With the news that Steven Spielberg is to remake the South Korean psychodrama, everyone is wondering whether that movie's most famous scene is about to be reproduced. Would Will Smith ever chow down on a slippery, live cephalopod?
Ah yes. The Octopus. The scene 'has become an iconic image in the minds of many Asian cinema fans,' according to Variety. It's one of the very few shots that didn't feature in the original Japanese Manga on which the film is based. When I called him up to talk about it, Park Chan-Wook revealed the lengths his actor had to go to in the search for the prefect take.
The scene unfolds as follows.
Choi's character has fought his way out of an inexplicable incarceration after fifteen grueling years of mind-games and private torment. He is now at large in the city, in front of a sushi bar where he receives a wallet of money and a mobile phone from a passer-by. He enters the bar, and sits on one of the red-upholstered bar-stools. He's wearing sinister, comedy sunglasses. 'I want to eat something alive', he intones dully to the pretty woman serving as a sushi chef.
He's given a whole octopus on a green plate. The phone rings, and it's a phone call from his tormentor. After hanging up he rips off the head of the octopus and chews on the tentacles, which sucker and writhe around his face and even creep into his nostrils. He faints face-down onto the sushi counter as the tentacles still wriggle from his lips.
'I want to say straight away that most people in Korea don't normally eat octopus of that size,' he tells me. 'But it's true we do eat it when it's still alive'. Park wanted to show the 'hatred' Choi's character felt after that mocking phone-call from his invisible tormentor, but also his desire to 'touch' after not touching a living thing for fifteen years.
'We filmed past midnight in a real Pusan restaurant called Gozen,' says Park. Pusan is a massive harbour overlooking the Sea of Japan. It's famous for its seafood, as well as its film festival.

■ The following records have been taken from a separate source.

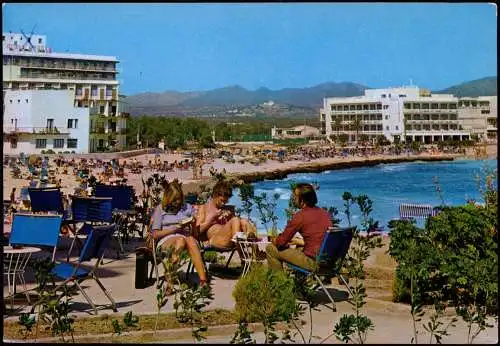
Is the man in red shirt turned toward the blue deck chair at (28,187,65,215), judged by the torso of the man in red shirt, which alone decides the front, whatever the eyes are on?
yes

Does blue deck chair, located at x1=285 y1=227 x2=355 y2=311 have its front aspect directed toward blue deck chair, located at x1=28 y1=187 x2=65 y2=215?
yes

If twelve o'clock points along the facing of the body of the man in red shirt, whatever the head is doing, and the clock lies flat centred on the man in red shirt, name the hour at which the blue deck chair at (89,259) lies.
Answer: The blue deck chair is roughly at 10 o'clock from the man in red shirt.
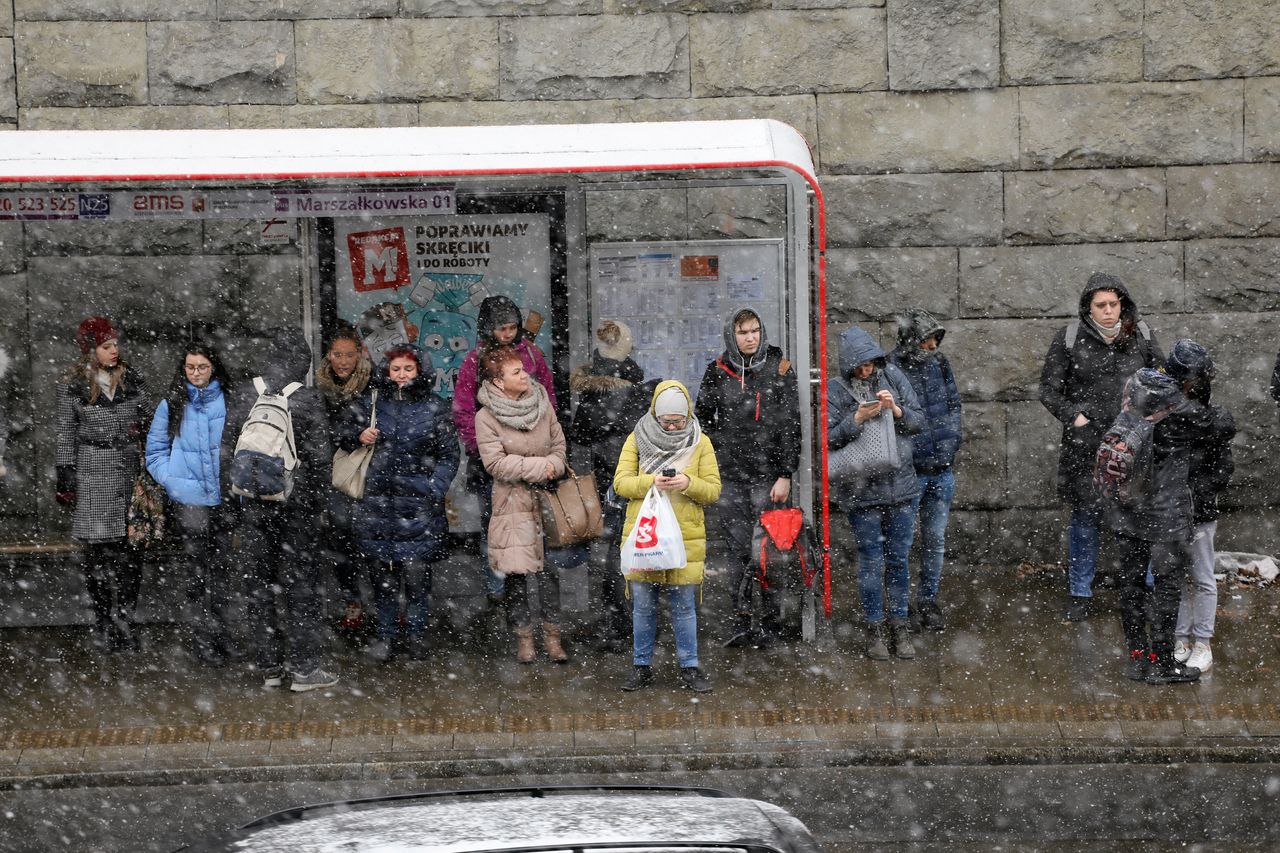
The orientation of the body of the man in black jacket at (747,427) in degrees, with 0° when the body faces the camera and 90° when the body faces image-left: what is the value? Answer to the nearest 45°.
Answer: approximately 0°

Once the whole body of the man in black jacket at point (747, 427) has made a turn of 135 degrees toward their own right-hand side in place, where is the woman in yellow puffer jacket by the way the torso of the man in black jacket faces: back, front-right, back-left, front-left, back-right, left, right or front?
left

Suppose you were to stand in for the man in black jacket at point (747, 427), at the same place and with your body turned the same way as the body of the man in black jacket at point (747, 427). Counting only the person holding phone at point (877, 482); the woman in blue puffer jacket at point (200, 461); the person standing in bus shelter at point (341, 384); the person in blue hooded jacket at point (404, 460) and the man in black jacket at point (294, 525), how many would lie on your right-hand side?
4

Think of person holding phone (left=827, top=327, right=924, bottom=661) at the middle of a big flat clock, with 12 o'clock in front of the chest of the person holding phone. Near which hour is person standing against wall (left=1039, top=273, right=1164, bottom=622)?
The person standing against wall is roughly at 8 o'clock from the person holding phone.

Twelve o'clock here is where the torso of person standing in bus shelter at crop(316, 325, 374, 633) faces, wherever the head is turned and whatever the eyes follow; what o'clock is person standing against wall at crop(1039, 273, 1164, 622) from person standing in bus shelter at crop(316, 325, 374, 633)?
person standing against wall at crop(1039, 273, 1164, 622) is roughly at 9 o'clock from person standing in bus shelter at crop(316, 325, 374, 633).

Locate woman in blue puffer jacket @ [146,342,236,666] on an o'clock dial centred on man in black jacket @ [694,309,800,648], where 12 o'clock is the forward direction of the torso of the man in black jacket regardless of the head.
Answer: The woman in blue puffer jacket is roughly at 3 o'clock from the man in black jacket.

'The props department had ordered a total of seven octopi from the fish market, via the restaurant's established contacts, and they were kept in the fish-tanks until we needed them' It was only on the seventh take that they got the final shot they wanted 'with the tentacles really moving around in a good way'.
It turns out that each retake was torture for Choi Min-shik. Despite his formidable action presence, he'ss a committed Buddhist. 'Before every take we had to do a prayer to apologize to the octopus for killing it,' recalls Park of that evening.
'It was very hard for him to kill something like that, let alone seven creatures in a row. It took him a long time to recover'.